Chapter One
I can see the door…
For Professor Snape, October the twenty-eighth started out like any other day. He awoke at precisely 4:00 am, graded students' incomplete and idiotic papers until 7:00am, and then headed down to the Great Hall for breakfast. He had no idea that today would change his life far more than when he became a spy for Albus Dumbledore or when Voldemort had finally been defeated.
He stormed into the Great Hall and took his customary seat beside the new Defense Against the Dark Arts professor, Remus Lupin. Magically, his coffee cup filled with his favorite dark roast coffee.
"Good Morning, Severus," Remus Lupin wiped his face as he turned to Snape. "Did you see today's article on Harry? The new journalist for the Daily Prophet did a wonderful in depth article on how he defeated Voldemort."

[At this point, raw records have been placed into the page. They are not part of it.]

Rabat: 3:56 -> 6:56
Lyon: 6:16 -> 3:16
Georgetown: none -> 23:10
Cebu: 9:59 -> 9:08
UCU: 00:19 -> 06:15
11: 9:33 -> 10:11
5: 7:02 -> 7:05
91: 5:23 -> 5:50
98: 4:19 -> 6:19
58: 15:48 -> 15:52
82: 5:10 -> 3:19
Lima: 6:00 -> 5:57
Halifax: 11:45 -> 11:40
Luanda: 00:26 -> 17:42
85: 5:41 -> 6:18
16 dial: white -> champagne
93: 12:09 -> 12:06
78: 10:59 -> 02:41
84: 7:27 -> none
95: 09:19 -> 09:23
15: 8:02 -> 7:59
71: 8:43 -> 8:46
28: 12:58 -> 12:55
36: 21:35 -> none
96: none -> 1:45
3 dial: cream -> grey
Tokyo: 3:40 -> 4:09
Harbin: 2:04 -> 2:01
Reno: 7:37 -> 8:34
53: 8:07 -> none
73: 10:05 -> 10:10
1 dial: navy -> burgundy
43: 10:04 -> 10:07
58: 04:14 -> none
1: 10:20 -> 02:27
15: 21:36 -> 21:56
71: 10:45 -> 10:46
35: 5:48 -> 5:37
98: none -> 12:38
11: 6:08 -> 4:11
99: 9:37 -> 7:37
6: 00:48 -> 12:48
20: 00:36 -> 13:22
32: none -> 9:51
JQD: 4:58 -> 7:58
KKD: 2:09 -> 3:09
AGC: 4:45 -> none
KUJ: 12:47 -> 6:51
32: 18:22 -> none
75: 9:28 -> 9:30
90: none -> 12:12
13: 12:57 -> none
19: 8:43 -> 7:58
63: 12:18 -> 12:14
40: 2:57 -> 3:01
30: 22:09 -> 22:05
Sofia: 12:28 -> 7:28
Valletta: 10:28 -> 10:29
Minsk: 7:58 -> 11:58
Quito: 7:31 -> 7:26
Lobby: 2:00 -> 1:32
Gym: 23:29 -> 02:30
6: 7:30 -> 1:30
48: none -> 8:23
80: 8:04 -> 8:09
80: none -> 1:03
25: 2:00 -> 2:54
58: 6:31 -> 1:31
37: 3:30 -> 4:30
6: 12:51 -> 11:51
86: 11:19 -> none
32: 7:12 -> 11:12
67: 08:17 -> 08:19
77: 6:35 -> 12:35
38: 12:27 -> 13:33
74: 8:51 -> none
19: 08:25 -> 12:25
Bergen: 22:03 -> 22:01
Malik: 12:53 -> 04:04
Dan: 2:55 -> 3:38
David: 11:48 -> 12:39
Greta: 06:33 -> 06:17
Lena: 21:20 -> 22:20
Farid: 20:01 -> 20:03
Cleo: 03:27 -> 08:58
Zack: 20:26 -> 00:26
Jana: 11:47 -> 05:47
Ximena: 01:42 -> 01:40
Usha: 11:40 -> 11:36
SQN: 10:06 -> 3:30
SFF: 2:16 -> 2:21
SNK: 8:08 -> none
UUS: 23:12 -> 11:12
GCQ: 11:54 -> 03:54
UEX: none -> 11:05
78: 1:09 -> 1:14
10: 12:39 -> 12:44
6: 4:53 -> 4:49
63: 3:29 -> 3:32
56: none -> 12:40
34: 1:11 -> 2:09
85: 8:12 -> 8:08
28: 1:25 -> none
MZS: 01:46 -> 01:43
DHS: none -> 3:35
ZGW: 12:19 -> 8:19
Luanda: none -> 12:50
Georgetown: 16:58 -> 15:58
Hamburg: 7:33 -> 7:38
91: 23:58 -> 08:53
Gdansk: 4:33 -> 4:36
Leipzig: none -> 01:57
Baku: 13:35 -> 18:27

"Mm." Snape growled turning toward Madam Hooch as he angrily took a swig of his dark roast. Damn that boy! Snape thought, every morning that grubby little prick was in his Advanced Potions class. Snotty little shit! Just the thought of having to teach that brat was enough to make him sick to his stomach. Like father, like son.
Swooping down towards Professor Snape's position at the table, a large gray owl dropped a package on his empty place setting.
"Oh, what is this?" Snape murmured.
Professor Severus Snape,Potions Master, Hogwarts,
We, of THE POTION'S GUILD are writing to inform you that a new potion has been brought to our attention. It's creator, Potion Mistress Marilyn Maggs, died shortly after creating it. Upon her death it was discovered, but she left no note as to what she meant it for, just a list of the materials needed in acquiring the potion (which we have included on a separate roll of parchment.)
Your expert skills of analysis are greatly needed, Professor Snape. Many of THE POTION'S GUILD have tried but failed to determine what the purpose of the potion is. We are certain you will succeed where others have failed and are well aware that you are up to the challenge.
Nathaniel LeonKeeper of Potions
THE POTION'S GUILD
"Humm," Snape grinned a totally evil grin. So, the Potion Guild wanted him back in the fold. Probably because most of the Potion's Guild are egotistical windbags and dunderheads that couldn't solve the simplest of puzzles. Well, they finally realized that this potion (like most in their case) needed his penetrating intellect and, of course, he is more than willing to oblige them.
Picking up the crystal blue potion bottle between his forefinger and thumb as if it were the Hope diamond and he a connoisseur of priceless gems, Snape smiled. Today was finally looking up.
*~*~*~*~*~*~*~*~*~*~*~*~*~*~*
Hermione Granger laughed as her best friends, Harry and Ron, reenacted Harry's spectacular catch of the snitch from yesterday's game. Ever since Harry defeated Voldemort, life has been sweet. Hermione thought with a grin, her future is looking up.
Down to the dungeons Hermione, Harry, and Ron dashed, not knowing that a strange and wonderful child was waiting in the dark, waiting for the sparkle of creation, when the door of life will open for her and allow her into the light.